Le prix Goncourt couronne chaque année un auteur de langue française après plusieurs phases de sélection. 

L\'écrivain Jean-Philippe Toussaint en 2002 à Paris. 
L'écrivain Jean-Philippe Toussaint en 2002 à Paris.  (JOEL SAGET / AFP)

Le 4 novembre prochain, le plus prestigieux prix français couronnera "le" meilleur roman en langue française de l’année. Avant le verdict, habituellement communiqué en présence de la presse au restaurant Drouant à Paris, l’Académie Goncourt passe par trois sélections. La première compte généralement 15 romans (parfois plus). Cette liste se resserre lors de la deuxième sélection à 8 romans pour finir avec 4 titres, avant que le lauréat ne soit déclaré.

Des phases de sélection qui suscitent spéculations et tensions. Certains auteurs sont longtemps favoris avant d'obtenir le précieux sésame. Lorsque La carte et le territoire gagne le prix Goncourt en 2010, Michel Houellebecq en est à sa quatrième participation. L'auteur français, parmi les plus célèbres à l'étranger, a "raté" une première fois le Goncourt en 1998 (avec Les particules élémentaires), contre Paule Constant. Une défaite qui passe mal : "Mon éditeur, Flammarion, n'avait pas de ligne budgétaire pour acheter les jurés", raconte-t-il. Il repart également bredouille en 2001 (Plateforme) puis en 2005 (La Possibilité d'une île).

Encore aujourd'hui, certains auteurs reviennent régulièrement dans les sélections, sans jamais décrocher le prix. Voici les éternels sélectionnés de ces quinze dernières années.

Amélie Nothomb : "Le Goncourt a renoncé à moi"

Depuis quinze ans, l'écrivaine belge a été sélectionnée cinq fois. En 2004 (Biographie de la faim), 2006 (Journal d'Hirondelle), 2007 (Ni d'Eve ni d'Adam), 2010 (Une forme de vie) et 2019 (Soif). En réalité, Amélie Nothomb se qualifie dès 1999 pour Stupeur et tremblements. Au Goncourt 2019, elle fait partie du carré final. La romancière concourt avec son 28e roman, Soif, récit des derniers instants du Christ. Elle fait partie des favoris. En 2014, Amélie Nothomb affirme pourtant  "le Goncourt, il ne faut pas rêver, je ne l'aurai jamais". "Je crois que c'est eux qui ont renoncé à moi", explique-t-elle.

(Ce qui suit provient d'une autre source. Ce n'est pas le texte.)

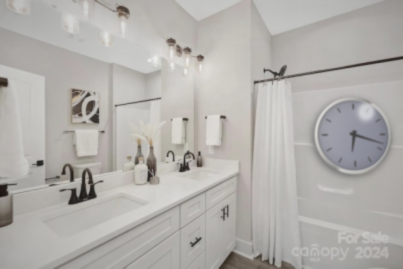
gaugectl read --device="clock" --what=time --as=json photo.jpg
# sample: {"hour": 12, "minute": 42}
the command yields {"hour": 6, "minute": 18}
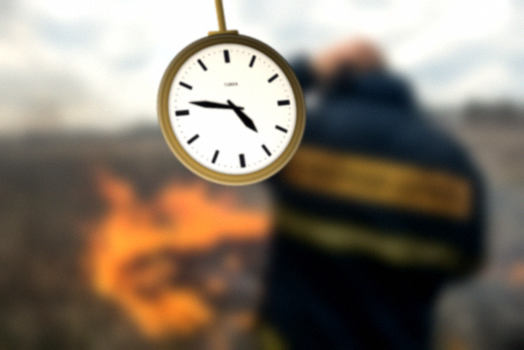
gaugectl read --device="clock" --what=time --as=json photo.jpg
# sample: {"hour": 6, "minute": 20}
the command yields {"hour": 4, "minute": 47}
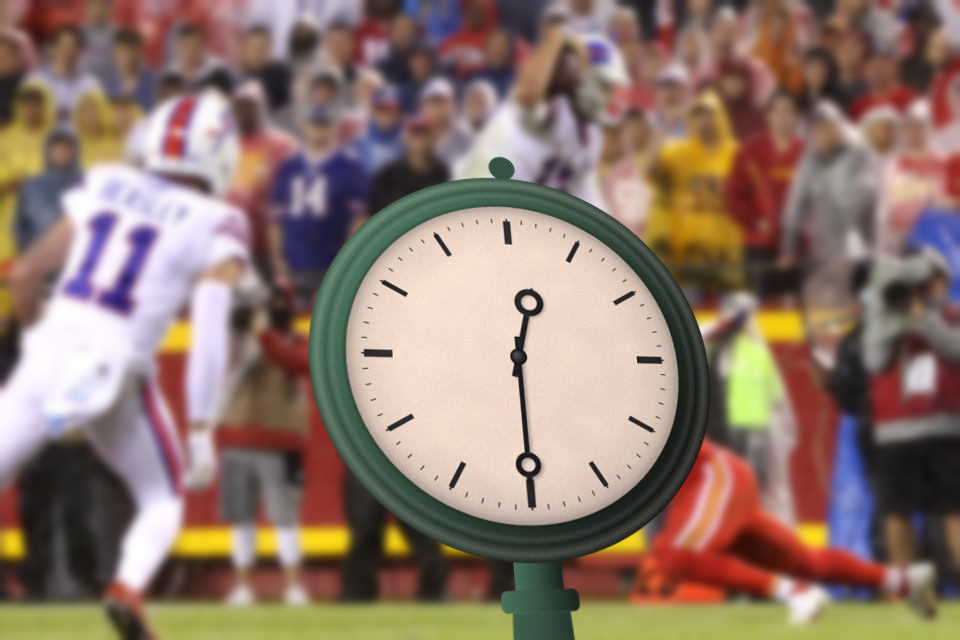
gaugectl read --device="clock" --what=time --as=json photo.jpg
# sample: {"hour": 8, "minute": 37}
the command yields {"hour": 12, "minute": 30}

Karine Tuil : rendez-vous une année sur trois

Comme Amélie Nothomb, la romancière Karine Tuil a été sélectionnée cinq fois en quinze ans. En 2008 pour La Domination, 2010 pour Six mois, six jours, 2013 avec L'invention de nos vies (elle atteint la finale cette année-là), puis 2016 pour L'Insouciance. Elle figure sur la première sélection du Goncourt 2019 pour Les choses humaines, récit inspiré d'une célèbre affaire de viol, mais son nom disparaît dès le deuxième tour. Pas de Goncourt cette année pour Karine Tuil, ce qui n'empêche pas des ventes au beau fixe : Les choses humaines reste dans le top 30 des meilleures ventes "roman", neuf semaines après sa sortie.

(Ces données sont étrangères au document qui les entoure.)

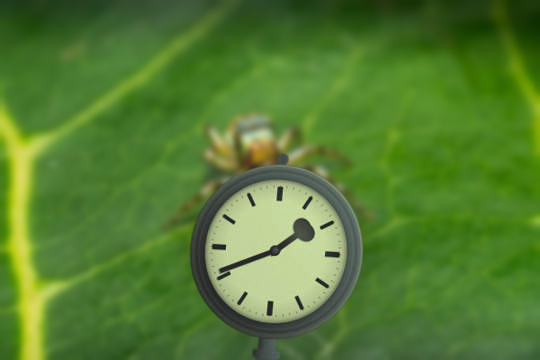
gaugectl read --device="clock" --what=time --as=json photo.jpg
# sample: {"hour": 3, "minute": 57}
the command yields {"hour": 1, "minute": 41}
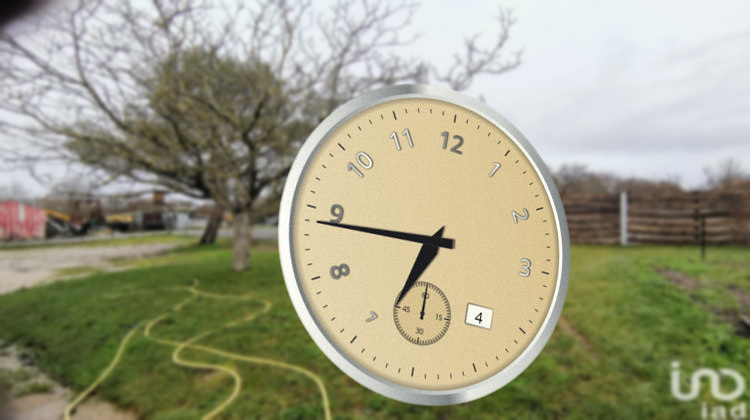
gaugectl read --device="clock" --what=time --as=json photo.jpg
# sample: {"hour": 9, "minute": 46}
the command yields {"hour": 6, "minute": 44}
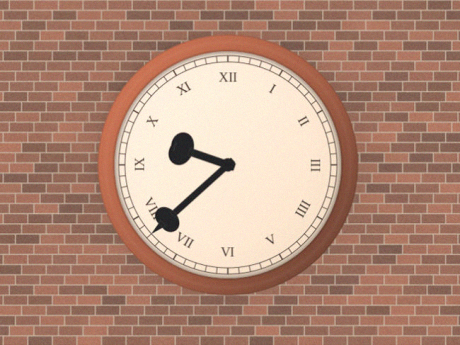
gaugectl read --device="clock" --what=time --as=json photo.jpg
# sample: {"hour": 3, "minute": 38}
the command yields {"hour": 9, "minute": 38}
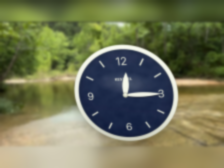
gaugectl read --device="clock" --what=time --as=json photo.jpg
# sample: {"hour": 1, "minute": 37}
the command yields {"hour": 12, "minute": 15}
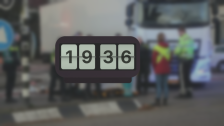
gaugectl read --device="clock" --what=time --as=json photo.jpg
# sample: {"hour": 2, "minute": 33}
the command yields {"hour": 19, "minute": 36}
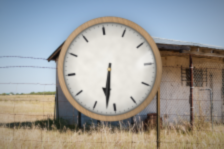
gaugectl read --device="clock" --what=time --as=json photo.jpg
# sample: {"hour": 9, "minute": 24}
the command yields {"hour": 6, "minute": 32}
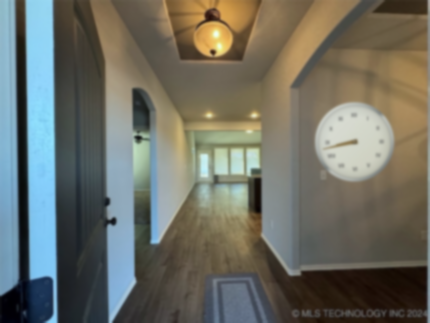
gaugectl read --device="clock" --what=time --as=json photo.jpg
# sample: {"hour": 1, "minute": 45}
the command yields {"hour": 8, "minute": 43}
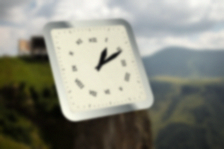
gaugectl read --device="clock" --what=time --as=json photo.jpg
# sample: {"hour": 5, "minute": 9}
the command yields {"hour": 1, "minute": 11}
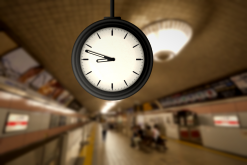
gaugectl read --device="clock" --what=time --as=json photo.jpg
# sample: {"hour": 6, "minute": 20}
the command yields {"hour": 8, "minute": 48}
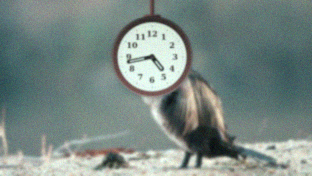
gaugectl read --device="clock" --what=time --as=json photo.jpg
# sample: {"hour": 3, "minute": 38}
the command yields {"hour": 4, "minute": 43}
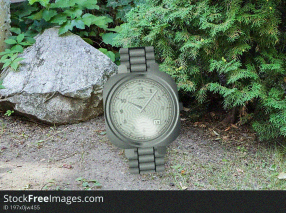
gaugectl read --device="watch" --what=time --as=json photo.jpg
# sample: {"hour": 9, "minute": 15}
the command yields {"hour": 10, "minute": 7}
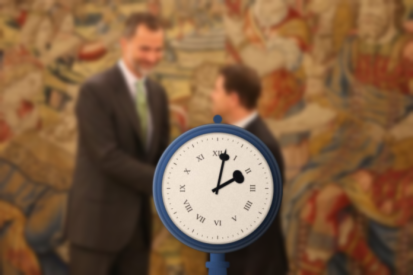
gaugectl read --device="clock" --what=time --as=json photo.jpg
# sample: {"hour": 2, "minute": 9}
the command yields {"hour": 2, "minute": 2}
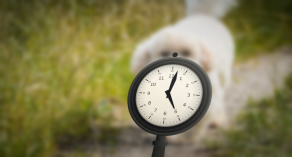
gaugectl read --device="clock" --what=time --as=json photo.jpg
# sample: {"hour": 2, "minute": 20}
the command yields {"hour": 5, "minute": 2}
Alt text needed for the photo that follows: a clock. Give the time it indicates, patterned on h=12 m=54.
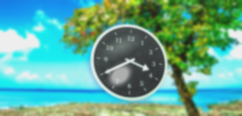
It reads h=3 m=40
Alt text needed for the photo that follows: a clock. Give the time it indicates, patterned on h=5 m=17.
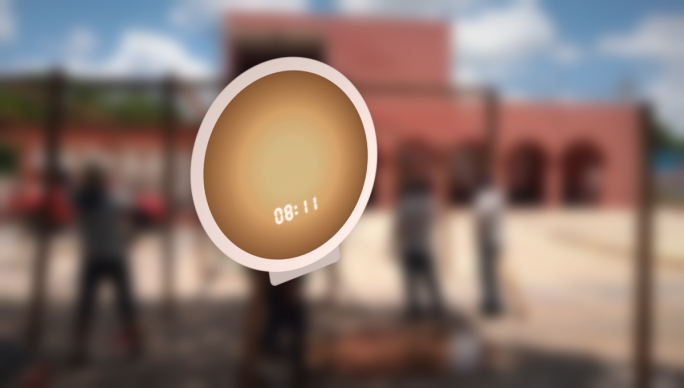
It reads h=8 m=11
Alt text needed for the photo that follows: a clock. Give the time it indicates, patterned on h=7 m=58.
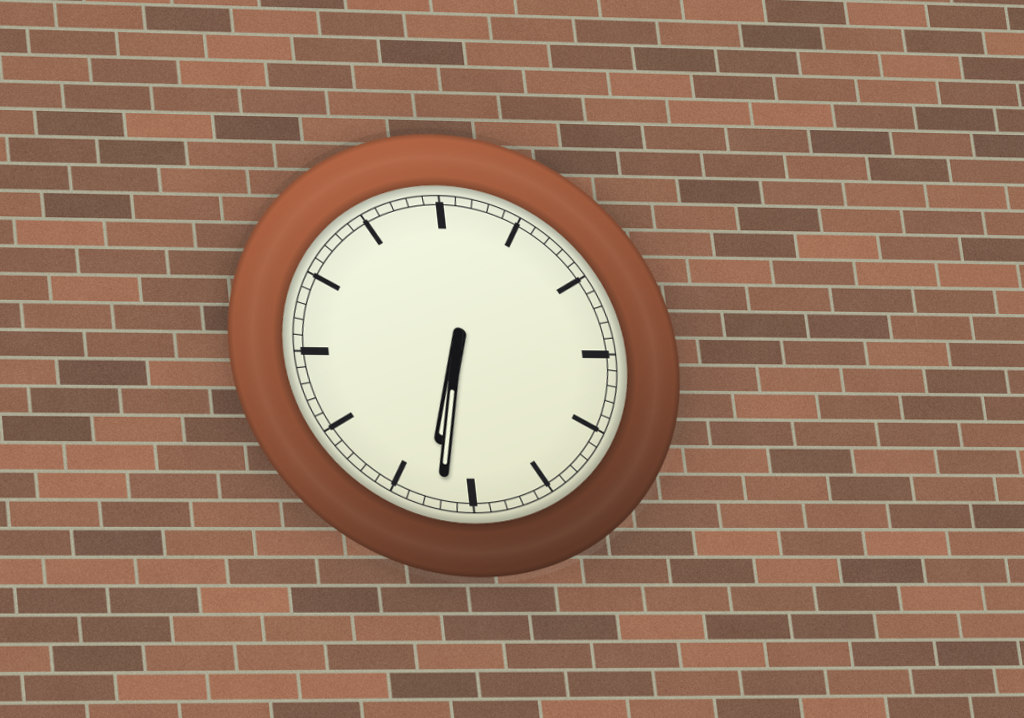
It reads h=6 m=32
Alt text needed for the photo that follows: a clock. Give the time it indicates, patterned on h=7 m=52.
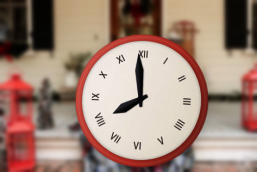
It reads h=7 m=59
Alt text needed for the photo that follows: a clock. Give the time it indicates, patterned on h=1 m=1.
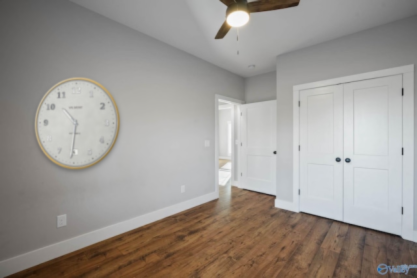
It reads h=10 m=31
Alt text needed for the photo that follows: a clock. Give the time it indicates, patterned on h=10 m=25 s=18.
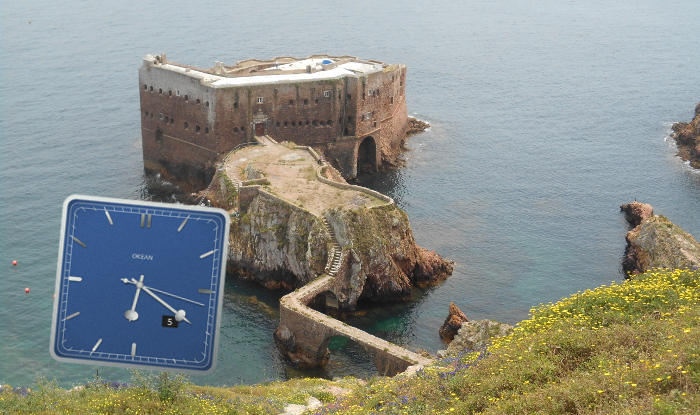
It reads h=6 m=20 s=17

Delphine de Vigan : succès au Goncourt… des lycéens

Derrière ces deux romancières, une autre écrivaine, Delphine de Vigan, fait partie des auteurs les plus sélectionnés ces quinze dernières années. Elle cumule quatre apparitions dans les listes. D'abord en 2007 avec No et moi (adapté au cinéma par Zabou Breitman). En 2009 Les heures souterraines, roman mettant en scène deux personnages en souffrance, l'amène en finale. Mais c'est Trois Femmes puissantes de Marie Ndiaye qui obtient le Goncourt cette année-là. Delphine de Vigan est également sélectionnée en 2011 pour Rien ne s'oppose à la nuit puis en 2015 pour D'après une histoire vraie. Ce dernier ne lui vaut pas le Goncourt mais le Goncourt des lycéens. Une bonne alternative sachant que ce prix est plus populaire que le Goncourt, avec en moyenne 443 100 exemplaires écoulés entre 2012 et 2016.

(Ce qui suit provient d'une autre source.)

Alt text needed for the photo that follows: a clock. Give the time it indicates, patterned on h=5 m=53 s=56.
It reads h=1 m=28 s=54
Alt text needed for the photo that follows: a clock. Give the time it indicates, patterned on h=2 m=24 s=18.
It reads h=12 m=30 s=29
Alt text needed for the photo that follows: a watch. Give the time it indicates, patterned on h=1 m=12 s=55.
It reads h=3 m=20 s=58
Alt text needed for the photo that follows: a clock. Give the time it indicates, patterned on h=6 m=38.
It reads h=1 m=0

Jean-Philippe Toussaint : le "Poulidor" du Goncourt

Les auteurs belges ont la cote auprès de l'Académie Goncourt. Sélectionné trois fois depuis 2004, Jean-Philippe Toussaint tire son épingle du jeu. Il est le seul candidat à avoir figuré trois fois sur la troisième et dernière liste du prix : en 2005 pour Fuir, en 2009 avec La vérité sur Marie et en 2013 pour Nue. Souvent bien placé mais jamais gagnant, Jean-Philippe Toussaint est le "Poulidor" du Goncourt, du nom du cycliste Raymond Poulidor, célèbre pour être monté huit fois le podium du Tour de France en quatorze ans... sans jamais porter le maillot jaune.